Color images are represented as 3D arrays, the first dimension being
the number of color planes, the second dimension the height and the
third the width. As an image is an array, this is the responsibility of
the user to know in which color space the content is stored.
bob.io.image
provides functions to convert Bob format images into
Matplotlib and other formats and back:
>>> import bob.io.image
>>> colored_bob_format = numpy.ndarray((3,480,640), dtype='uint8')
>>> colored_matplotlib_format = bob.io.image.to_matplotlib(colored_bob_format)
>>> print(colored_matplotlib_format.shape)
[480 640 3]
>>> colored_bob_format = bob.io.image.to_bob(colored_matplotlib_format)
>>> print(colored_bob_format.shape)
[3 480 640]
>>> pillow_img = bob.io.image.bob_to_pillow(colored_bob_format)
>>> opencv_bgr = bob.io.image.bob_to_opencv(colored_bob_format)
Note
In Open Source Face Recognition Library, the images are assumed to be in range [0,255]
irrespective of their data type.
Videos¶
A video can be seen as a sequence of images over time. By convention, the first
dimension is for the frame indices (time index), whereas the remaining ones are
related to the corresponding image frame. The videos have the shape of
(N,C,H,W)
, where N
is the number of frames, H
the height, W
the
width and C
the number of color planes.
Input and output¶
Bob’s Core I/O Routines provides two generic functions bob.io.base.load
and
bob.io.base.save
to load and save data of various types, based on the
filename extension. For example, to load a .jpg
image, simply call:
>>> import bob.io.base
>>> img = bob.io.base.load("myimg.jpg")
HDF5 format, through h5py, and images, through imageio, are supported. For loading videos, use imageio-ffmpeg directly.
Machine learning¶
Expectation Maximization Machine Learning Tools provides implementation of the following methods:
K-Means clustering
Gaussian Mixture Modeling (GMM)
Joint Factor Analysis (JFA)
Inter-Session Variability (ISV)
Total Variability (TV, also known as i-vector)
Probabilistic Linear Discriminant Analysis (PLDA, also known as i-vector)

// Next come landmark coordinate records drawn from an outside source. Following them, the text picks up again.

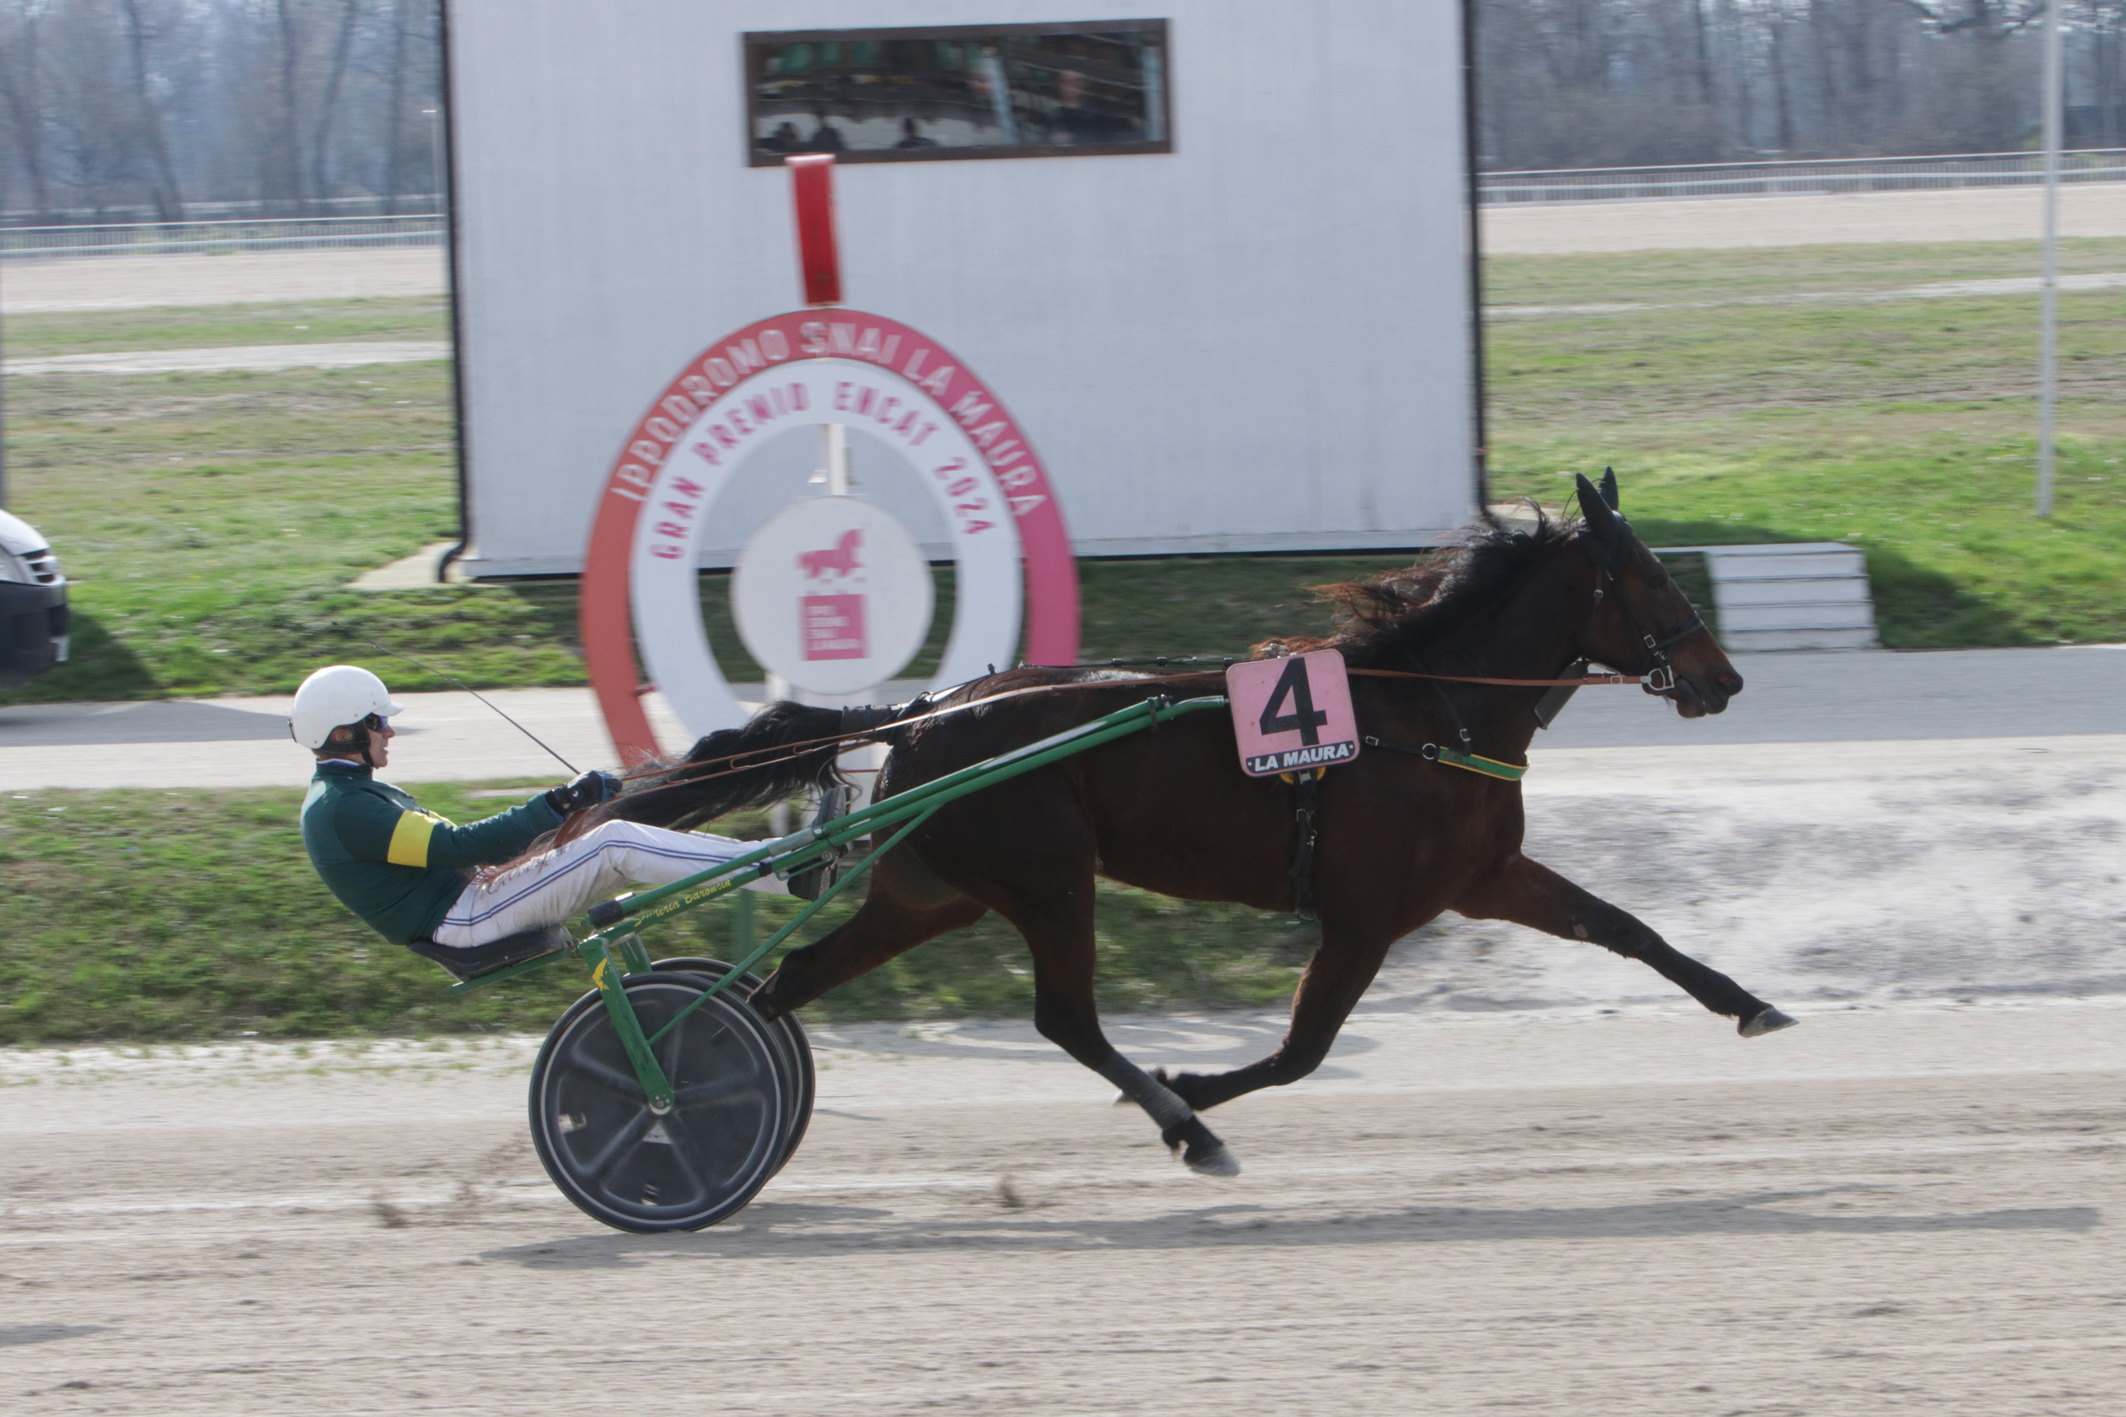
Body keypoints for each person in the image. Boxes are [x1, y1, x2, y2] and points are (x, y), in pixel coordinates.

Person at [291, 665, 783, 969]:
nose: (390, 732)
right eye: (379, 722)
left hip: (473, 903)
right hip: (469, 919)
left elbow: (461, 848)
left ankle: (769, 860)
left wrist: (569, 810)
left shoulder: (353, 796)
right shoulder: (344, 810)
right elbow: (457, 847)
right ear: (342, 734)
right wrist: (558, 802)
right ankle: (779, 869)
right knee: (614, 844)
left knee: (609, 833)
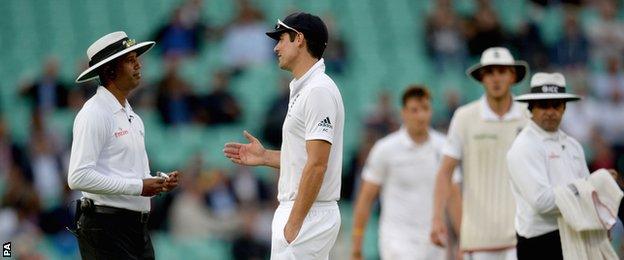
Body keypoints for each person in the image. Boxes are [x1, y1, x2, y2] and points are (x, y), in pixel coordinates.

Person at [223, 12, 344, 259]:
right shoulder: (305, 88)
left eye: (281, 39)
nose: (276, 47)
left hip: (307, 212)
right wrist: (265, 156)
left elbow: (318, 164)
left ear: (299, 39)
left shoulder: (317, 90)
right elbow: (305, 157)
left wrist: (294, 222)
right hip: (304, 211)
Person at [68, 31, 179, 259]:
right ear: (110, 71)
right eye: (130, 60)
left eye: (137, 59)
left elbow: (130, 172)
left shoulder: (132, 116)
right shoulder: (94, 113)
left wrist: (157, 181)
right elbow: (77, 177)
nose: (139, 65)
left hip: (134, 228)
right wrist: (139, 186)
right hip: (106, 227)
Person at [507, 72, 620, 259]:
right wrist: (592, 185)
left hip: (575, 237)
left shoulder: (573, 145)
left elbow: (586, 190)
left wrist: (598, 183)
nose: (550, 111)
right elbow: (541, 202)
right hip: (540, 243)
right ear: (531, 108)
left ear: (564, 108)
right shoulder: (524, 146)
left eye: (556, 105)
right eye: (543, 105)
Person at [431, 47, 530, 259]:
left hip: (521, 233)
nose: (496, 78)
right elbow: (445, 172)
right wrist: (437, 218)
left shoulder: (529, 116)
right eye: (490, 72)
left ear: (512, 76)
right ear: (481, 78)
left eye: (501, 71)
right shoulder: (464, 117)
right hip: (478, 237)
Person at [351, 86, 456, 259]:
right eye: (414, 110)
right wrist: (357, 245)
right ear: (403, 113)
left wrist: (462, 242)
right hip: (396, 242)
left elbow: (454, 196)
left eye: (425, 109)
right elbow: (366, 198)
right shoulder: (385, 149)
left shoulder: (445, 148)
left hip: (434, 242)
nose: (420, 116)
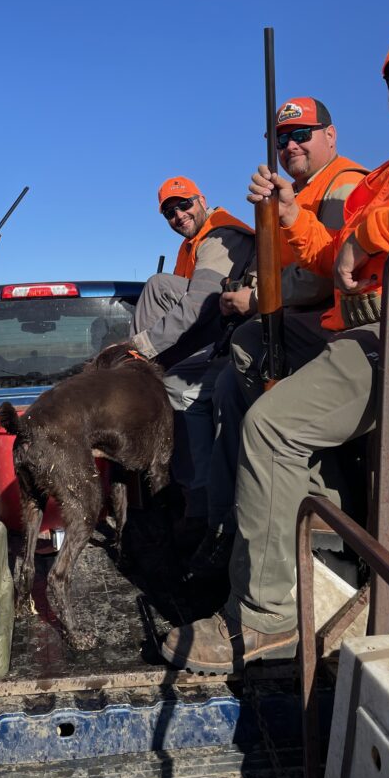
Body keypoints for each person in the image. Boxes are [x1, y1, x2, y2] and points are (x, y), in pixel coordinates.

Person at [162, 24, 389, 673]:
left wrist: (379, 229)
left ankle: (269, 622)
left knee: (273, 426)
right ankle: (301, 507)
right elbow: (336, 258)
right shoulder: (386, 172)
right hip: (365, 320)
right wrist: (292, 213)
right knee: (248, 350)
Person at [188, 98, 367, 576]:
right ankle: (225, 525)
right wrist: (249, 290)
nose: (291, 145)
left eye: (302, 134)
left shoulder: (342, 186)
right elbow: (285, 268)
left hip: (332, 327)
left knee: (255, 377)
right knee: (225, 390)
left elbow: (324, 273)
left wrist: (257, 298)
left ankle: (317, 523)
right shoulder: (297, 193)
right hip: (295, 324)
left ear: (330, 135)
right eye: (282, 139)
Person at [130, 177, 255, 544]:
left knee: (181, 393)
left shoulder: (219, 234)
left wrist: (141, 347)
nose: (179, 215)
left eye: (184, 205)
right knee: (157, 284)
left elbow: (198, 305)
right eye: (170, 212)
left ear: (202, 200)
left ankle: (198, 500)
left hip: (235, 335)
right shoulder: (193, 243)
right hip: (217, 328)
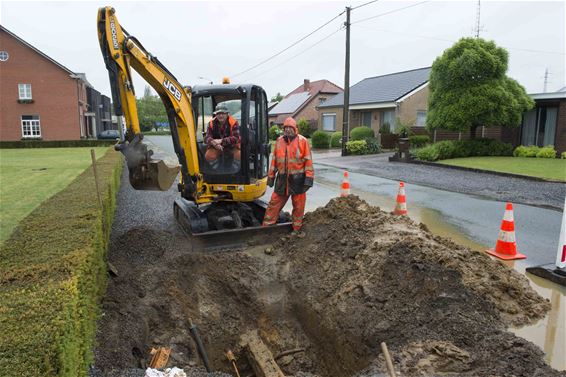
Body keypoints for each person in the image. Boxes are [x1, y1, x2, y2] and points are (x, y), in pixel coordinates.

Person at [262, 117, 314, 233]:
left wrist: (308, 180)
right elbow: (274, 160)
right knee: (274, 204)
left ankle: (296, 229)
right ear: (283, 129)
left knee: (298, 206)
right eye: (286, 128)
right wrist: (271, 176)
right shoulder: (279, 141)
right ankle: (266, 228)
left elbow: (308, 162)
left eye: (290, 128)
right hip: (282, 180)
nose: (288, 130)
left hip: (298, 181)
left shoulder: (303, 141)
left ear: (295, 129)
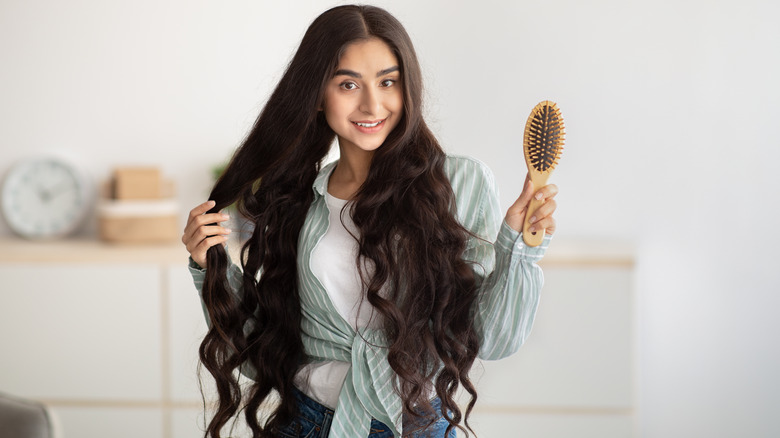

All implementations use dask to parallelize the training computation.
Database interfaces¶
Bob provides an API on top of CSV files to easily query databases. A generic implementation is provided in Bob Pipelines but packages such as Resources for biometric experiments and Running Presentation Attack Detection Experiments provide their own implementations.
Performance evaluation¶
Methods in the Bob’s Metric Routines module can be used evaluate error for multi-class or binary classification problems. Several evaluation techniques such as:
Root Mean Squared Error (RMSE)
F-score
Precision and Recall
False Positive Rate (FPR)
False Negative Rate (FNR)
Equal Error Rates (EER)
can be computed. Moreover, functionality for plotting
ROC
DET
CMC
EPC
curves are described in more detail in the Bob’s Metric Routines.